Mais la V8 TT, c’est aussi un style… en rupture avec les concurrentes éventuelles. Un peu «vintage» dans son approche, l’italienne semble puiser son inspiration dans les grandes heures du trail et les années 70 & 80. Cette approche néo-classique ne manque pas de charme. Et, pour avoir pris le guidon de nombreux «gros» trails, le segment «mid-size» ne manque pas de pertinence non plus. Guzzi pense d’ailleurs que les «têtes de gondole» laissent la part belle à des machines plus humaines, faciles et accessibles, sans pour autant priver leurs propriétaires de sensations. En fait, l’essence même des trails de la grande époque, sans doute plus en harmonie avec leur pilote que nombre de machines d’aujourd’hui.
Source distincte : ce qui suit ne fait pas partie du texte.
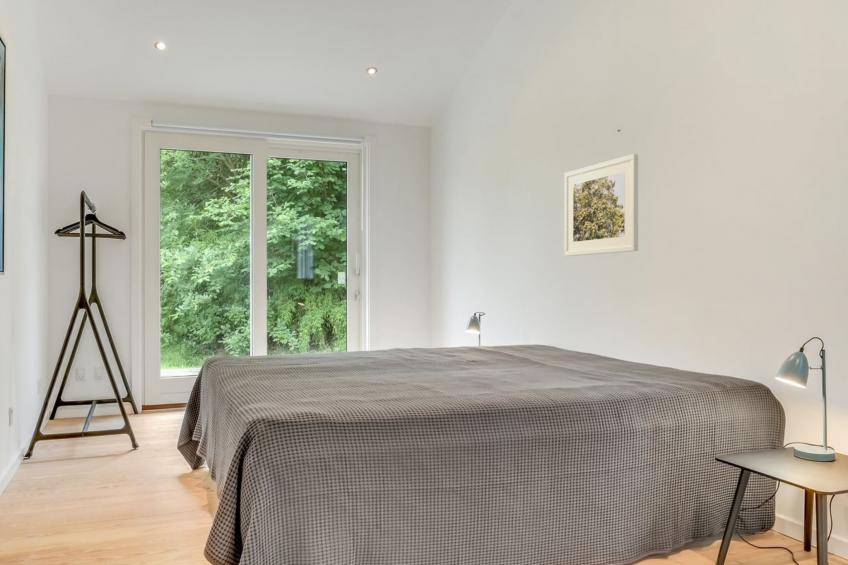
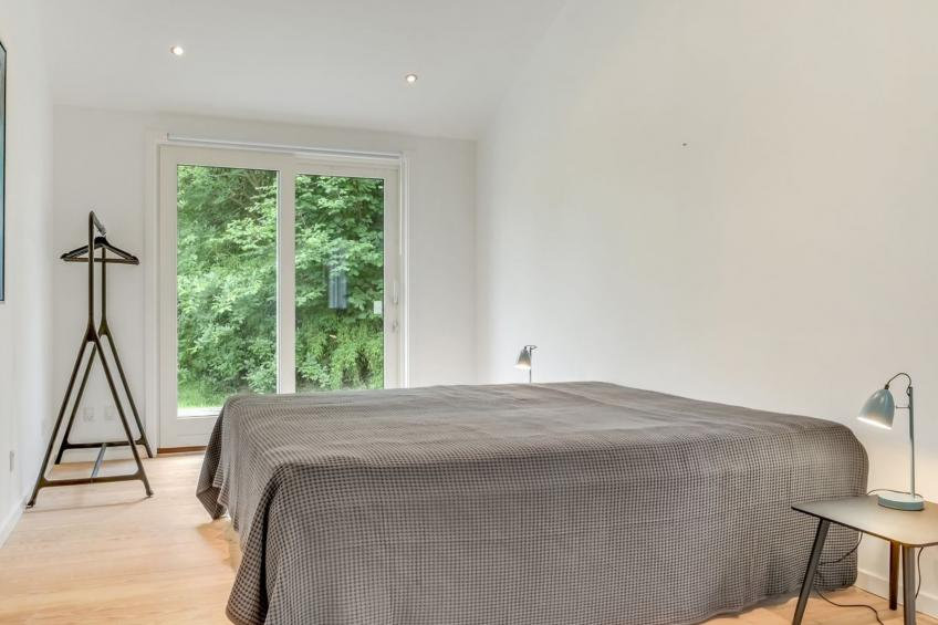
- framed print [563,153,639,257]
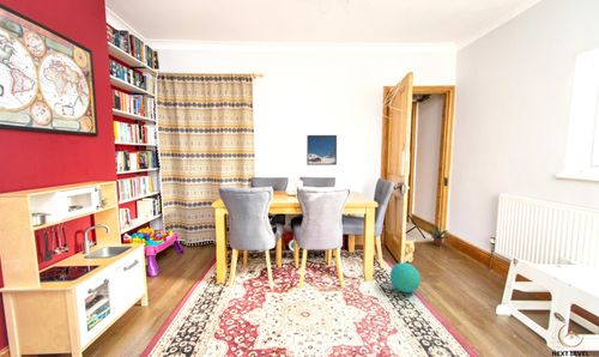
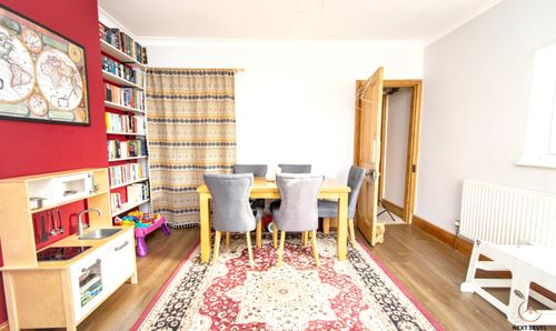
- ball [389,261,422,294]
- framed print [305,134,338,167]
- potted plant [428,224,453,247]
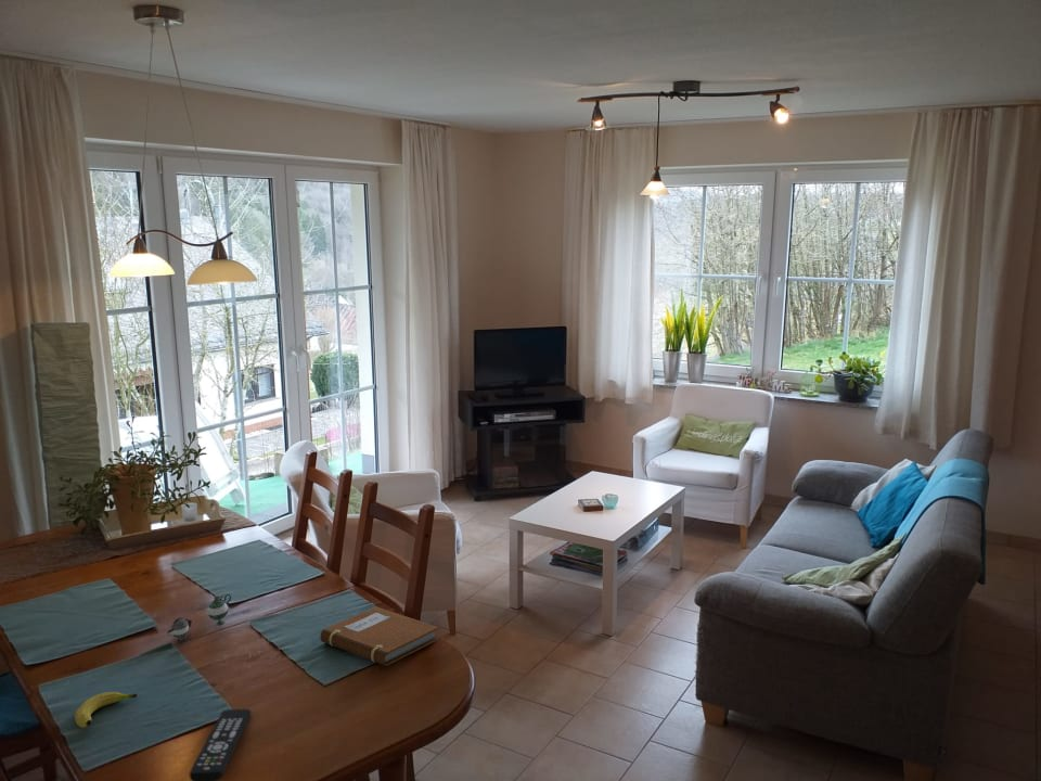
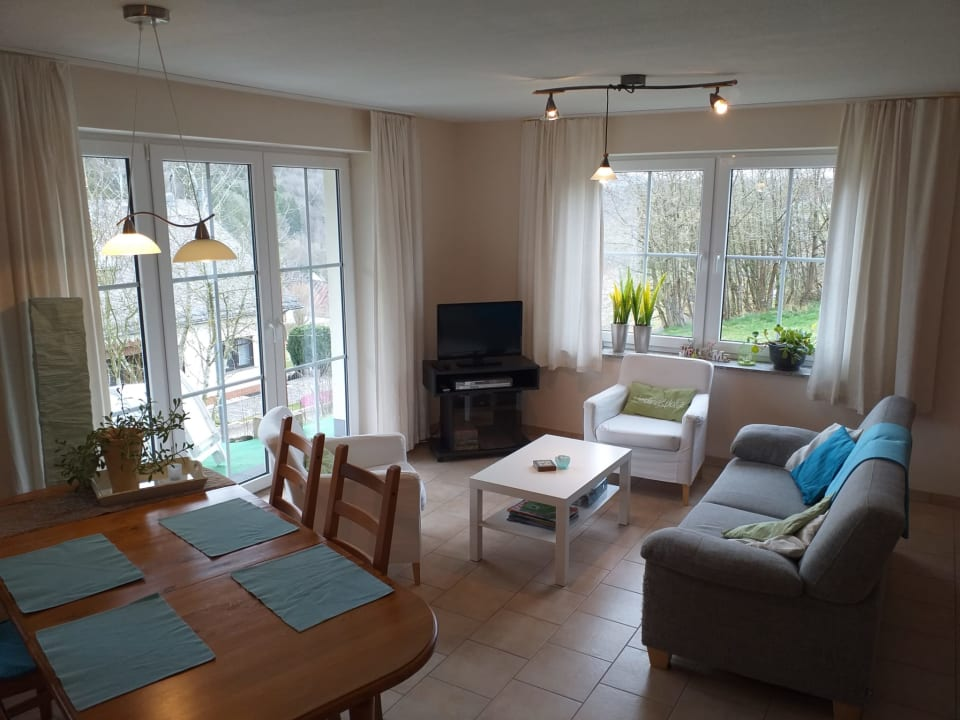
- remote control [189,708,252,781]
- teapot [166,593,232,642]
- fruit [74,691,138,729]
- notebook [320,606,440,667]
Une machine moins arrogante ne signifie pas pourtant un équipement au rabais, et quand on liste la dotation de série de l’italienne, on se rend compte qu’il ne lui manque pas grand-chose. Tout ce que nous avons décrit ci-dessus, bien sûr, mais aussi les roues à rayons (avec chambres, hélas), le réservoir de 23 litres (autonomie de plus de 400km), les poignées au guidon et les leviers aux pieds réglables, ou encore les protections de mains font partie de l’équipement standard. Il ne faudra piocher dans les options que les poignées chauffantes ou la bagagerie.

Les plus exigeants se tourneront vers le Touring Pack (valises et top-case alu, grand pare-brise, protections de cylindres, phares antibrouillards, béquille centrale et connectivité MIA), le Sport Adventure Pack (pot d’échappement Arrow, amortisseur Öhlins, rétroviseurs repliables et protections de cylindres), ou encore l’Urban Pack (valises en plastique et aluminium, béquille centrale, alarme antivol et connectivité MIA), chaque élément pouvant aussi être obtenu séparément. Il est grand temps maintenant de partir à la découverte du sud de la Sardaigne à son guidon.

Essence de la moto

Au vu de la fiche technique et du poids affiché tous pleins faits de 229kg, je craignais le pire, mais une selle raisonnablement placée à 830mm (selles plus hautes et plus basses disponibles en option) met immédiatement en confiance, tout comme la position typée trail, avec un buste droit et un large guidon à bonne hauteur. Bonne surprise, les genoux ne rencontrent pas les culasses, un défaut parfois observé chez Guzzi.

La satisfaction continue, avec une machine réellement facile et intuitive: dès les premiers mètres, j’ai l’impression de la connaître depuis toujours. Toutes les commandes sont douces, y compris la boîte, l’arbre de transmission ne se fait pas remarquer et le twin, particulièrement conciliant, descend sans rechigner sous les 2.000 tours, permettant de reprendre en sixième dès 50km/h. Je verrai plus tard qu’il se montre aussi alerte à monter à l’assaut de la zone rouge, mais je comprends bien vite que son principal attrait réside dans les mi-régimes, où il se montre bien rempli, produit de bonnes relances et accepte de reprendre avec bonne volonté sans devoir jouer de la boîte pour se situer obligatoirement dans le bon rapport. Ben oui, 80 chevaux avec un moteur vivant, ça le fait, et même très bien!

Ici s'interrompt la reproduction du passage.